Reading text |
----------

# The new PENN Battle Spinning Reel (MSRP ADDED)



## Capt. Richie Lott

Hey Guys.... This is not a PENN ad as they sell themsleves, but I wanted to share this with PENN users and potential users of the product... Or, for those who simply don't know yet.

This reel will be available in several sizes.... Wire on the bail is super thick with a strong spring and the reel is comparable to the PENN Counquer Spinning reel in feel, smoothness and weight.

PENN has done an incredible job at redemption in late 2010 and coming in 2011 for the bad-rap on the internet from the first run of reels after the exchange.... ALOT has changed since then with QC at PENN as well as design for those who don't know the product line. This will probably be one of the finest reels for the money you can buy that offers long casting ranges, it's braid ready, smooth drag, one way clutch/anti-reverse and smooth as silk... Literally. We have enjoyed fishing them...

They will be available around January at most PENN Retailers everywhere. Here are a few pics of the 4000 and 5000 sizes I received last week...

There are a couple of close ups on the spool edge showing the line capacity of the 5000 (Mid-size) series Battle Reel... if anyone has any questions about the line capacity of other sizes, post it here, or PM anytime....

----------

Exercise data |
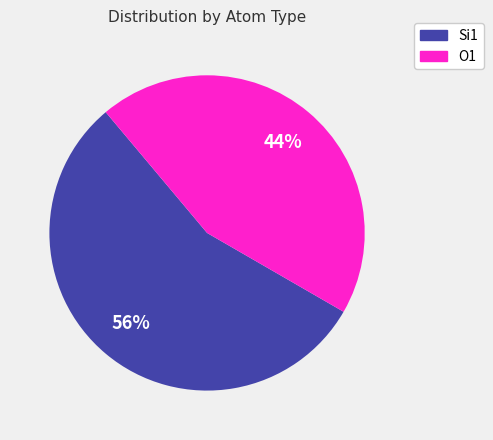

Rank the categories by value from lowest to highest.

O1, Si1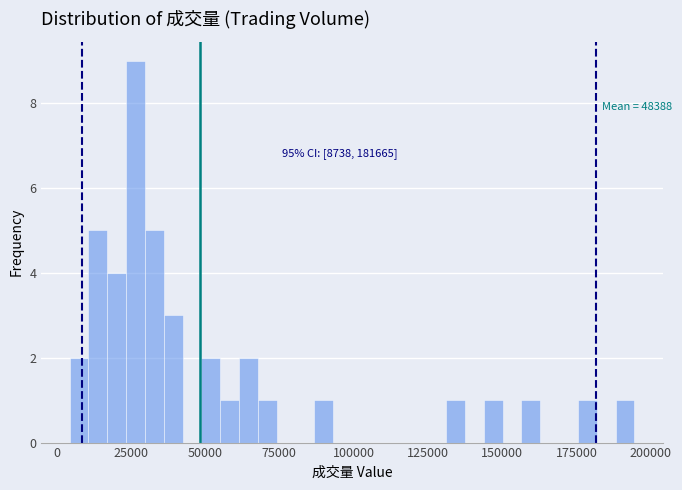

Read against the x-axis, roughly where is the centre of the tallest bar?

25000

----------

Exercise prompt | Set down word for word the passage of the PENN Battle reel post above that runs from "PENN has done" up to and including "enjoyed fishing them...".

Written reply |
PENN has done an incredible job at redemption in late 2010 and coming in 2011 for the bad-rap on the internet from the first run of reels after the exchange.... ALOT has changed since then with QC at PENN as well as design for those who don't know the product line. This will probably be one of the finest reels for the money you can buy that offers long casting ranges, it's braid ready, smooth drag, one way clutch/anti-reverse and smooth as silk... Literally. We have enjoyed fishing them...